● Direction
Rewrite the material below with each "eggs" swapped for "marbles", keeping every other word the same. Leave the pictures out of your answer.

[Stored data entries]
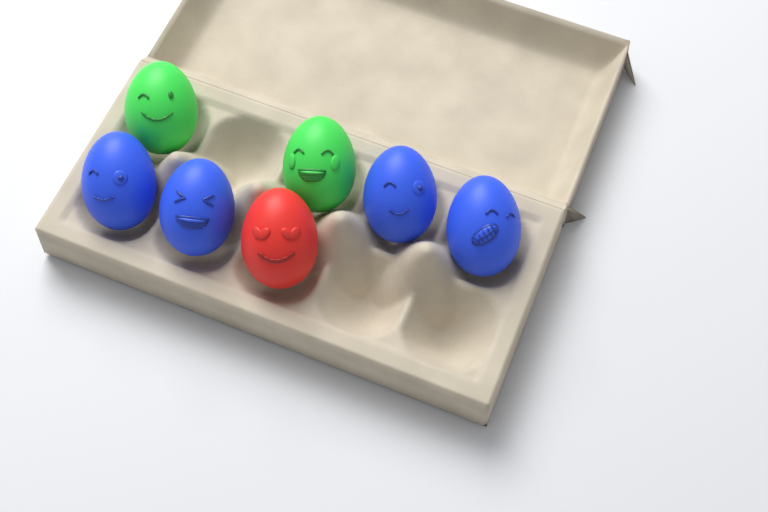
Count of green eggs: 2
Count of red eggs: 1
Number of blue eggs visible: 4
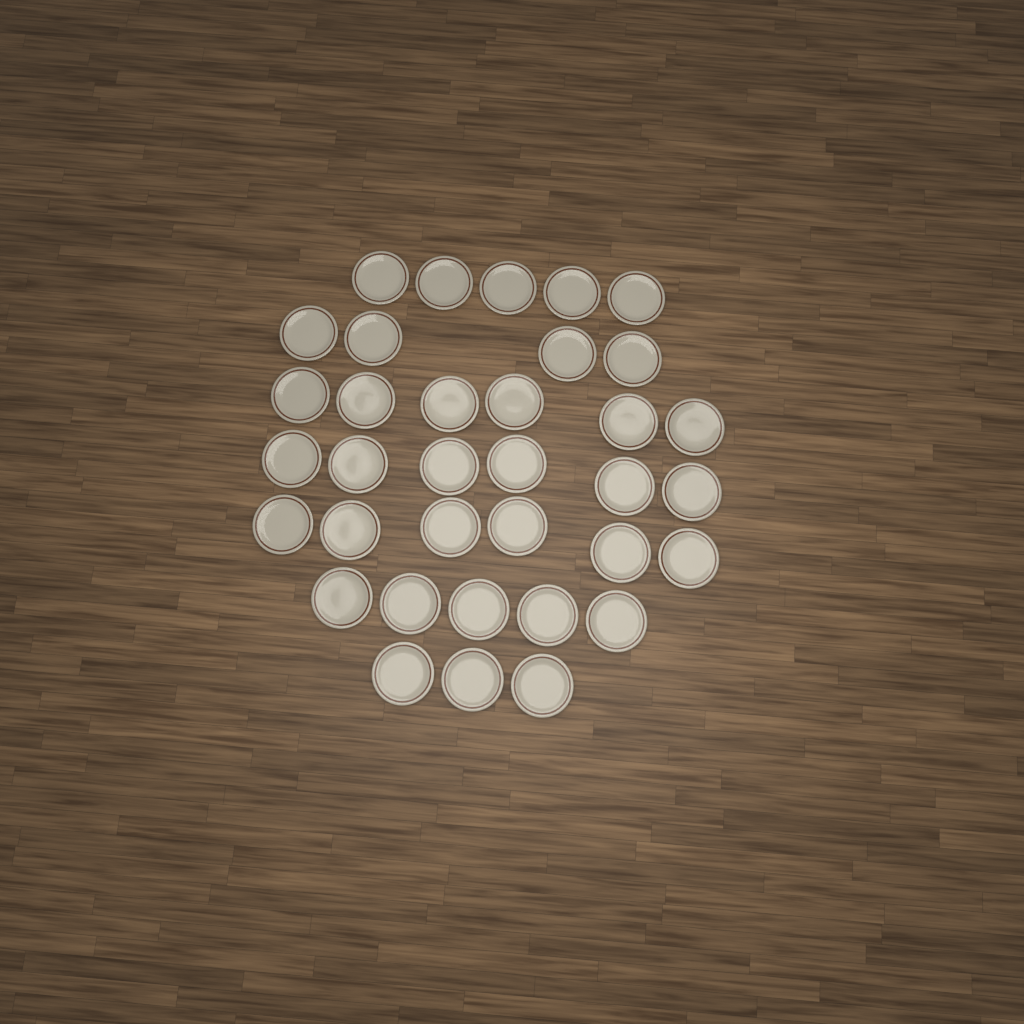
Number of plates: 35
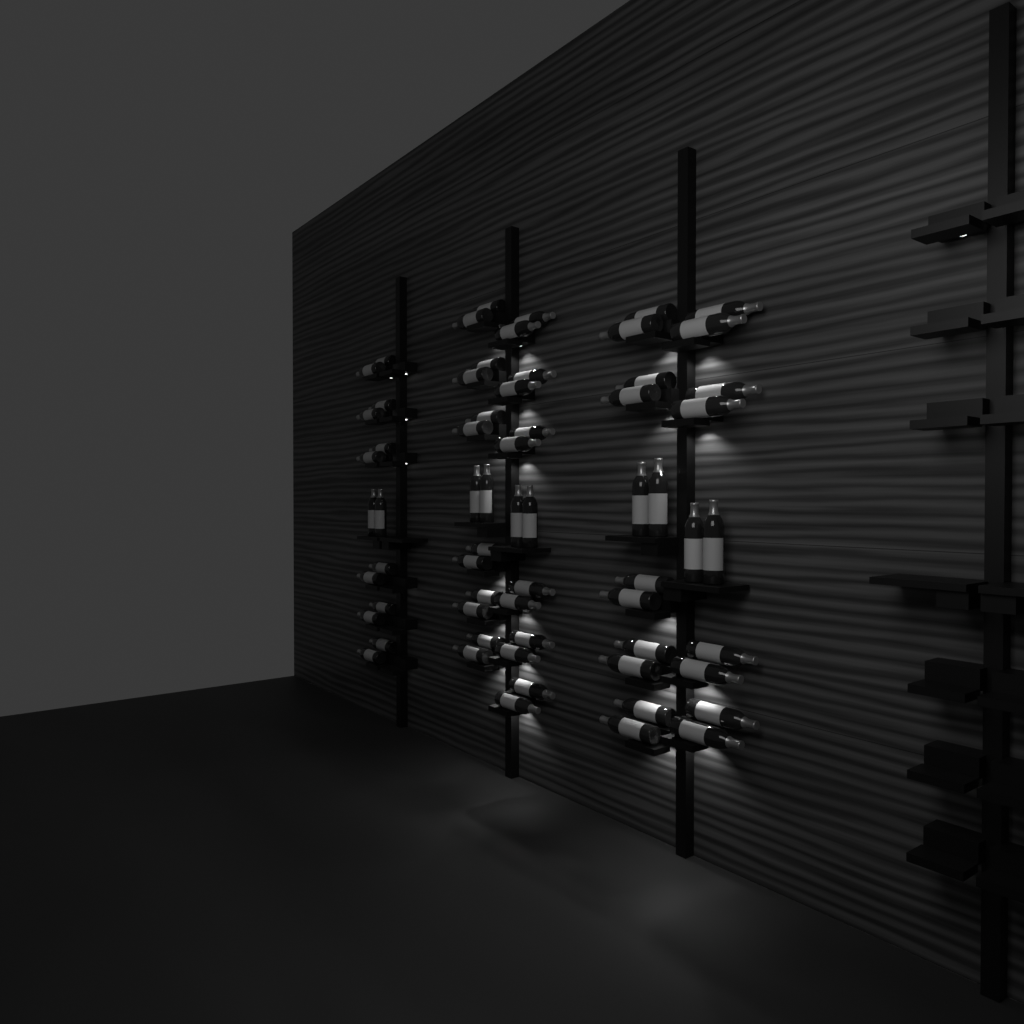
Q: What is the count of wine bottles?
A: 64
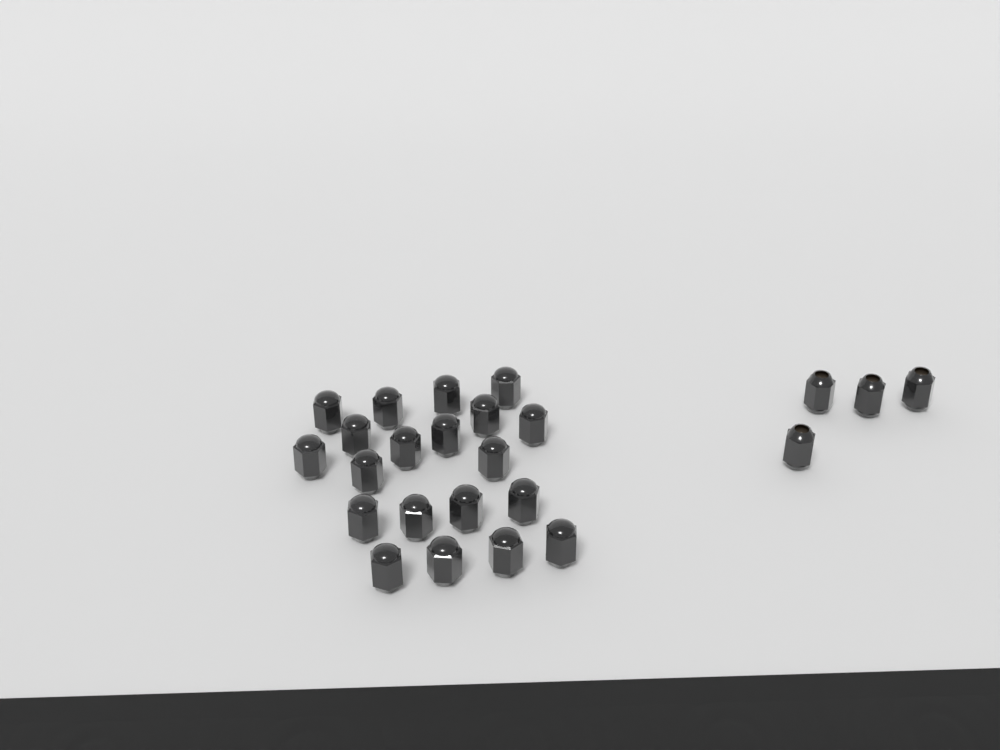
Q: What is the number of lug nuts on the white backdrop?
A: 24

● Answer to this task
Count of green marbles: 2
Count of red marbles: 1
Number of blue marbles visible: 4
Number of plates: 35
Q: What is the count of wine bottles?
A: 64
Q: What is the number of lug nuts on the white backdrop?
A: 24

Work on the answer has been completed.